* Begin Data *
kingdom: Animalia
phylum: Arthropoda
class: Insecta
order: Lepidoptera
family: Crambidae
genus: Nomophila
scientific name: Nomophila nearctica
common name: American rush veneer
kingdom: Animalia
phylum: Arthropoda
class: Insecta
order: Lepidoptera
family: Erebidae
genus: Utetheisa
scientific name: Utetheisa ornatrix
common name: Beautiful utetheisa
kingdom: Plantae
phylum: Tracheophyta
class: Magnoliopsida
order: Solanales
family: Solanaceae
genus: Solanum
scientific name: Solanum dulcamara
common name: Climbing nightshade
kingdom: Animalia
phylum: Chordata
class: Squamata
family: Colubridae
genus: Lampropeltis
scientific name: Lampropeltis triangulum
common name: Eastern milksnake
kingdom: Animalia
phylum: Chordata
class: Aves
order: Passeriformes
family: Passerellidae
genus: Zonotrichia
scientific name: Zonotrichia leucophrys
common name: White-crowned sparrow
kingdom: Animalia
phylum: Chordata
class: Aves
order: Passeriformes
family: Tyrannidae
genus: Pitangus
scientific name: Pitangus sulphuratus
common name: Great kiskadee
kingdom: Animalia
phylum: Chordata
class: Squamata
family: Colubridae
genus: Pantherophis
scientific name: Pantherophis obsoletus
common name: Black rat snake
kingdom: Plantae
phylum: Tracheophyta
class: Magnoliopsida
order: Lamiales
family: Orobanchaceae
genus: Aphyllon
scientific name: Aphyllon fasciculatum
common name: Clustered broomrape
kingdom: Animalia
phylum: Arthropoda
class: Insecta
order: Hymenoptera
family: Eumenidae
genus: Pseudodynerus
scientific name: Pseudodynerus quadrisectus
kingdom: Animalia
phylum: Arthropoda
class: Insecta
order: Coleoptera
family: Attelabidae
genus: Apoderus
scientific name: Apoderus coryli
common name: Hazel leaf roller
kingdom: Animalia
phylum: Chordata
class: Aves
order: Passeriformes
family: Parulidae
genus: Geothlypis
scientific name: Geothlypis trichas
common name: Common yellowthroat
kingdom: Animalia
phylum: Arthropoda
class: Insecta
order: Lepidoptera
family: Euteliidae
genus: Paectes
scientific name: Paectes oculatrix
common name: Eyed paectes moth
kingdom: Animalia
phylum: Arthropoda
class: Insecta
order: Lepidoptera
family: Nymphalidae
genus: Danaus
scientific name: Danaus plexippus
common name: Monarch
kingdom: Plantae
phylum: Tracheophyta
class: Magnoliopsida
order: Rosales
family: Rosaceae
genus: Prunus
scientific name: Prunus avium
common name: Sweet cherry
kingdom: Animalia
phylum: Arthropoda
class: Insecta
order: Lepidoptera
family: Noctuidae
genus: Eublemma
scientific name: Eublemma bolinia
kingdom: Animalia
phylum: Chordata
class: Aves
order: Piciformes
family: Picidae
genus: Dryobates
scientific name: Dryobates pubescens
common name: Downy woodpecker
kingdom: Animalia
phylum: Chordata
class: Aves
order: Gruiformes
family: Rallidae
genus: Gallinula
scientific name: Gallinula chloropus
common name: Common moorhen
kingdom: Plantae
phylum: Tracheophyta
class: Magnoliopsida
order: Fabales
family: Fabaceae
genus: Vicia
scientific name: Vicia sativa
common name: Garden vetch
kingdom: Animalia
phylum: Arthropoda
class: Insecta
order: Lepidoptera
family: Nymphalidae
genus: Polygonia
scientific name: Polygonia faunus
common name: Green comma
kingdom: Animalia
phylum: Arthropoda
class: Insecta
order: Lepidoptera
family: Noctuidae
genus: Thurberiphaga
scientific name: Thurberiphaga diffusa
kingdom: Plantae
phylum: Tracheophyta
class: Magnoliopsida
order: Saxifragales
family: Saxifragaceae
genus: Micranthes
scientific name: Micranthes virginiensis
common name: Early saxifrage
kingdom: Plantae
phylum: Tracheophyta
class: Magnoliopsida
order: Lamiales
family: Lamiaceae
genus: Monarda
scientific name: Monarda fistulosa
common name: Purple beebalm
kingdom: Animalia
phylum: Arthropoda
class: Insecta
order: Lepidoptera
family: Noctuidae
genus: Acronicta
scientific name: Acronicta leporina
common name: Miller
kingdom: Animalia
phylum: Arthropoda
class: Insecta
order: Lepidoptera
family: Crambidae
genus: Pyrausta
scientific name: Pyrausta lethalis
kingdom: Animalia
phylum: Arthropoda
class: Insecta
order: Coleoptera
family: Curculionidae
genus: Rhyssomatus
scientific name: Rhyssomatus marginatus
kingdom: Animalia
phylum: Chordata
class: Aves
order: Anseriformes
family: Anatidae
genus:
* End Data *
What the exercise asks: Reproduce every line of the listing above verbatim, in its original order, from the first line to the last.

Written answer:
kingdom: Animalia
phylum: Arthropoda
class: Insecta
order: Lepidoptera
family: Crambidae
genus: Nomophila
scientific name: Nomophila nearctica
common name: American rush veneer
kingdom: Animalia
phylum: Arthropoda
class: Insecta
order: Lepidoptera
family: Erebidae
genus: Utetheisa
scientific name: Utetheisa ornatrix
common name: Beautiful utetheisa
kingdom: Plantae
phylum: Tracheophyta
class: Magnoliopsida
order: Solanales
family: Solanaceae
genus: Solanum
scientific name: Solanum dulcamara
common name: Climbing nightshade
kingdom: Animalia
phylum: Chordata
class: Squamata
family: Colubridae
genus: Lampropeltis
scientific name: Lampropeltis triangulum
common name: Eastern milksnake
kingdom: Animalia
phylum: Chordata
class: Aves
order: Passeriformes
family: Passerellidae
genus: Zonotrichia
scientific name: Zonotrichia leucophrys
common name: White-crowned sparrow
kingdom: Animalia
phylum: Chordata
class: Aves
order: Passeriformes
family: Tyrannidae
genus: Pitangus
scientific name: Pitangus sulphuratus
common name: Great kiskadee
kingdom: Animalia
phylum: Chordata
class: Squamata
family: Colubridae
genus: Pantherophis
scientific name: Pantherophis obsoletus
common name: Black rat snake
kingdom: Plantae
phylum: Tracheophyta
class: Magnoliopsida
order: Lamiales
family: Orobanchaceae
genus: Aphyllon
scientific name: Aphyllon fasciculatum
common name: Clustered broomrape
kingdom: Animalia
phylum: Arthropoda
class: Insecta
order: Hymenoptera
family: Eumenidae
genus: Pseudodynerus
scientific name: Pseudodynerus quadrisectus
kingdom: Animalia
phylum: Arthropoda
class: Insecta
order: Coleoptera
family: Attelabidae
genus: Apoderus
scientific name: Apoderus coryli
common name: Hazel leaf roller
kingdom: Animalia
phylum: Chordata
class: Aves
order: Passeriformes
family: Parulidae
genus: Geothlypis
scientific name: Geothlypis trichas
common name: Common yellowthroat
kingdom: Animalia
phylum: Arthropoda
class: Insecta
order: Lepidoptera
family: Euteliidae
genus: Paectes
scientific name: Paectes oculatrix
common name: Eyed paectes moth
kingdom: Animalia
phylum: Arthropoda
class: Insecta
order: Lepidoptera
family: Nymphalidae
genus: Danaus
scientific name: Danaus plexippus
common name: Monarch
kingdom: Plantae
phylum: Tracheophyta
class: Magnoliopsida
order: Rosales
family: Rosaceae
genus: Prunus
scientific name: Prunus avium
common name: Sweet cherry
kingdom: Animalia
phylum: Arthropoda
class: Insecta
order: Lepidoptera
family: Noctuidae
genus: Eublemma
scientific name: Eublemma bolinia
kingdom: Animalia
phylum: Chordata
class: Aves
order: Piciformes
family: Picidae
genus: Dryobates
scientific name: Dryobates pubescens
common name: Downy woodpecker
kingdom: Animalia
phylum: Chordata
class: Aves
order: Gruiformes
family: Rallidae
genus: Gallinula
scientific name: Gallinula chloropus
common name: Common moorhen
kingdom: Plantae
phylum: Tracheophyta
class: Magnoliopsida
order: Fabales
family: Fabaceae
genus: Vicia
scientific name: Vicia sativa
common name: Garden vetch
kingdom: Animalia
phylum: Arthropoda
class: Insecta
order: Lepidoptera
family: Nymphalidae
genus: Polygonia
scientific name: Polygonia faunus
common name: Green comma
kingdom: Animalia
phylum: Arthropoda
class: Insecta
order: Lepidoptera
family: Noctuidae
genus: Thurberiphaga
scientific name: Thurberiphaga diffusa
kingdom: Plantae
phylum: Tracheophyta
class: Magnoliopsida
order: Saxifragales
family: Saxifragaceae
genus: Micranthes
scientific name: Micranthes virginiensis
common name: Early saxifrage
kingdom: Plantae
phylum: Tracheophyta
class: Magnoliopsida
order: Lamiales
family: Lamiaceae
genus: Monarda
scientific name: Monarda fistulosa
common name: Purple beebalm
kingdom: Animalia
phylum: Arthropoda
class: Insecta
order: Lepidoptera
family: Noctuidae
genus: Acronicta
scientific name: Acronicta leporina
common name: Miller
kingdom: Animalia
phylum: Arthropoda
class: Insecta
order: Lepidoptera
family: Crambidae
genus: Pyrausta
scientific name: Pyrausta lethalis
kingdom: Animalia
phylum: Arthropoda
class: Insecta
order: Coleoptera
family: Curculionidae
genus: Rhyssomatus
scientific name: Rhyssomatus marginatus
kingdom: Animalia
phylum: Chordata
class: Aves
order: Anseriformes
family: Anatidae
genus:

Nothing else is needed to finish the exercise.